がん治療Q&A
ホルモン療法は何年続けるべきか?
乳がんの中でもホルモン受容体陽性乳がんの手術後にはホルモン療法を最低5年間は継続します。患者さんに5年間と伝えると、「そんなに長く!」と言われることも多くあります。
閉経前でリスクが高い場合には5年間追加して合計10年間内服することもあります。閉経後の女性はどうするのかは色んな意見があり統一はされていませんでした。今週の論文にこの疑問点を解決してくれるものがあったので紹介します。

閉経後のホルモン受容体陽性乳がんの患者さんに7年内服させるのか10年内服させるのかという試験です。結果は、、、

再発率に差はなし。

死亡率も差はなし。
では副作用はどうでしょうか?たまに当院に来院される患者さんでもホルモン療法は副作用はほぼないって聞いてますという方がおられますが、そんなことはありません。血栓症、関節痛、骨粗鬆症などの副作用があります。
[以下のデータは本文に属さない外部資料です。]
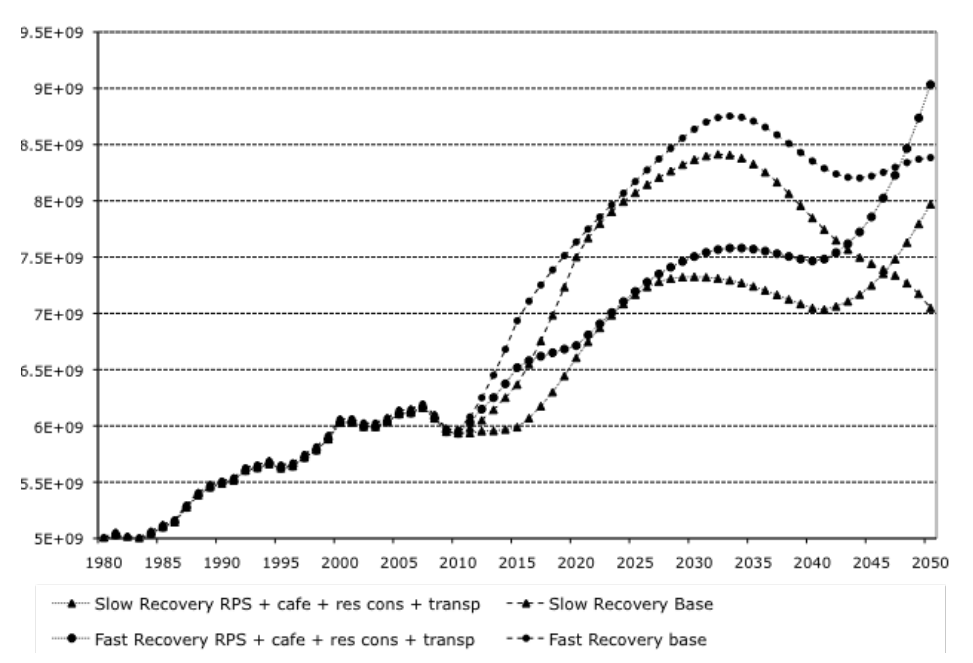
Figure 3. Results of the simulation of T21-USA, GHG emissions (Ton/year).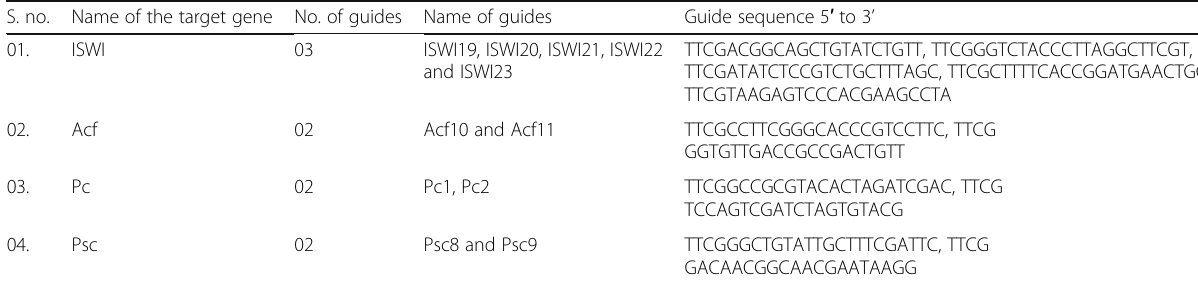
Table 1 Guide sequences of genes under study S. no. Name of the target gene No. of guides Name of guides Guide sequence 5 ′ to 3 ’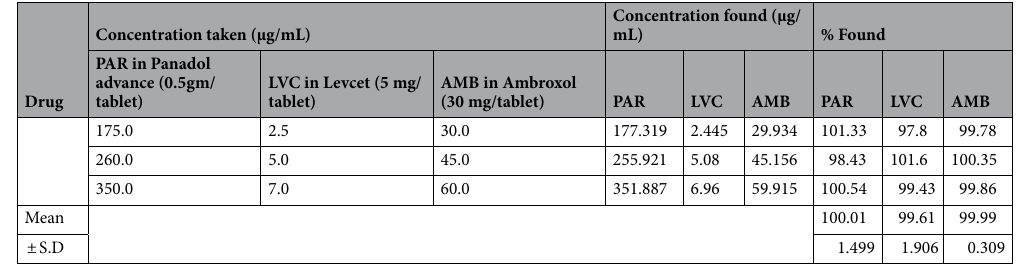
Table 7. Assay results for the determination of some of the studied drugs in their single dosage form by the suggested HPLC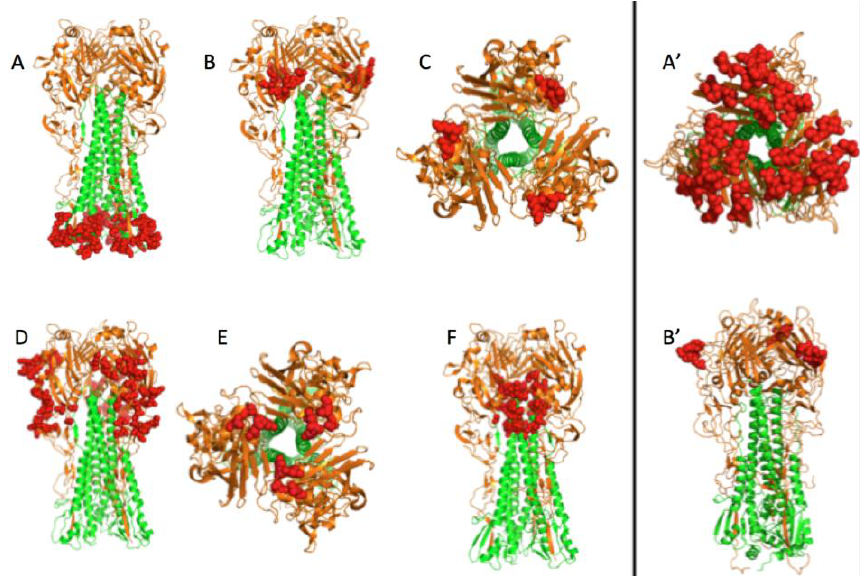
Figure 4. 3D view of the six potential therapeutic targets on H1N1 and two on H3N2. Red spheres are the targets. HA1 subunits mainly forming the globular head of HA are in orange. HA2 subunits that mainly form the stem of HA are in green. Lists of positions of these six targets are described in Figure 3. Target A is localized at the bottom of the stem on HA2. Targets B, C, D, and E are localized on HA1. Target F is at the junction between HA1 and HA2. Target A’ and B’ are on H3N2 HA1.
骨折リスクは5年間追加したほうが高くなっています。また、その他の副作用も5年間追加内服群が起こりやすくなっています。
閉経後のホルモン療法は10年間内服しても7年間内服と比較するとがんの再発率は関係ないが、副作用は起こりやすくなるという結果が出ました。
骨折予防にはホルモン内服中に骨密度を定期的に測定し、必要であれば骨粗鬆症の治療も並行して行うことが重要です。
2021.07.30 | がん治療Q&A
Foundation One Liquid
これまではがん組織がないと検査ができなかった遺伝子検査ですが、今年の夏からいよいよ血液検査でもがん組織の遺伝子検査が行えるようになります。
Foundation One Liquid(ファンデーションワンリキッド)と呼ばれるもので、血液中のがん細胞のDNAを拾って遺伝子検査を行います。
がんの組織検体が少なくて、検査に出せなかった。がん組織が体の深くにあり取ってくることができなかった。手術した検体が古くて検査ができなかった。というような患者さんたちにとって有益な検査になる可能性があります。
広島県では決まった施設でしかできないですが、主治医の先生方に是非たずねてみてください。

胆管がんに対する新薬
胆管がんは症状が出るのも遅く、診断がついた時には手術ができず抗がん剤治療が中心となることがほとんどです。
進行も早く、適応可能な抗がん剤も少ないため腫瘍内科医が無力を感じてしまうことも多いがんの一つです。
今年の3月にFGFR2阻害薬であるペミガチニブが承認されました。
ペマジールという薬剤になり内服薬になります。
FGFR2融合遺伝子、再構成が認められている胆管がんのみが対象となっていますが、奏効率が35.5%、奏功持続期間の中央値は約7.5カ月となっています。
非常に有効な薬剤と思われますが、この遺伝子を調べるのにはFoundation Oneが必須となります。(Foundation Oneについては別で記載してありますのでご参照ください。)胆管がんの進行などから考えると、治療開始と同時に検査を提出しないと投薬が難しいかもしれません。以前と違い、Foundation Oneの結果も出るのがかなり早くなったので1カ月程度で知ることができます。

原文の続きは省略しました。